What is about to be the result of an endless and nervous game, with endless letters, agreements, ultimatums, doubts and changes in strategy on the Government-Benetton axis, is not the subject of tricolor cheers. But the management of a strategic asset for the country, something like 3,020 kilometers of motorway network, one of the largest in Europe. Something worth around 10 billion. And, at a level that goes beyond the economic-financial, a network through which five million travelers pass every day to move around the country. Autostrade is Italy, as remembered with the creation of the Autostrade concessioni e Costruzioni Spa company in 1950. It was created by IRI to participate in the post-war reconstruction of Italy together with other industrial groups.
Autostrade is Italy and also the Benettons, who entered the control room in 1999, when the privatization season opened. And now, as we said, it will be mostly in the hands of foreigners. Better: to foreign funds. Funds, whose existential objective is the maximization of profits, capable of moving from one deal to another or of being present at several tables at the same time and at the same time migrating to others when the deal is no longer convenient. In two words: they are aggressive investors, where aggressive is not a negative characterization in itself, but only the DNA explanation of a way of doing business. It’s not that groups, traditional companies, people other than funds don’t care about money and dividends, it’s that funds are more volatile, less often long-term partners.

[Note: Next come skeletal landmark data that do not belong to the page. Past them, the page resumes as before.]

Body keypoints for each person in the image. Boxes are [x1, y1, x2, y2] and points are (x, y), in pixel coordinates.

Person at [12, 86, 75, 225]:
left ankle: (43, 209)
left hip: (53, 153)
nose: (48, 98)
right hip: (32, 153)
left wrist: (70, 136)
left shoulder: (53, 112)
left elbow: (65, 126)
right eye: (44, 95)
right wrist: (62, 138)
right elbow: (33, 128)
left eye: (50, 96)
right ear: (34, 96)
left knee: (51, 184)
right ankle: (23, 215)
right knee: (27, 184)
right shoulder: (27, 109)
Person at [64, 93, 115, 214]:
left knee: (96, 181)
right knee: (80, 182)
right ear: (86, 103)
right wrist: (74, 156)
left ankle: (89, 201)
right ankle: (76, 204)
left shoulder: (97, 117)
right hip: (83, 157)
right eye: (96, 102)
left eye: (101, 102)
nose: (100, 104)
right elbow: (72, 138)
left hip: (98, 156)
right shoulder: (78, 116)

The game plan for the purchase of 88% of Autostrade sees Cassa flanked by the US fund Blackstone and the Australian fund Macquarie. The vehicle that will allow the three buyers to buy 88% will see CDP lead the patrol with a stake presumably set at 40%, with the remaining 60% held by Blackstone and Macquarie. It is true that each of the two funds will have 30%, it is also true that Cassa will be the first shareholder (the president and CEO will express it), but it is equally true that the CDP itself will not have the majority. And among other things, the Foundations, which of Cassa are shareholders and shareholders who matter, have certainly given the green light to the gambling scheme, but they have made it very clear that the commitment must be limited. In short, in the end that 40% could be even lower. And then there are other funds. Because 88% of Autostrade is for sale, while 12% is in the hands of the Germans from Allianz, the French from EDF and the Chinese from Silk Road. When everyone joins in, Cdp’s stake will be further diluted. A rescue, in an Italian key, could come from an investor (in the CDP offer it is noted that “the entry of other institutional investors, especially Italians, is allowed”), but in any case things would not change so much. And it will certainly not increase the Cdp quota, which is the ram that the Government wants to enter Autostrade.
The scheme concluded by the government in mid-July foresaw the entrance of the Bank, with a 33% stake, flanked by welcome and “institutional” investors. Together they would have had 55% and then the roads, to use the 5-star motto, would have been ours. Or at least that is how it could be said, without clinging to the details that are totems when it comes to economics and financial assets. Now, however, we are moving towards a new Autostrade, with the majority in the hands of foreign funds. And the Benettons must be paid too. Because the famous scheme was skipped and we went on sale. So a price, then a collection for the seller. Sell Atlantia, the Benettons own 30% of Atlantia. Atlantia collects, the product is distributed to shareholders. Paying “the culprits” of the Morandi Bridge collapse, always using the 5-star mantra, for an Autostrade that won’t even belong to the Italians.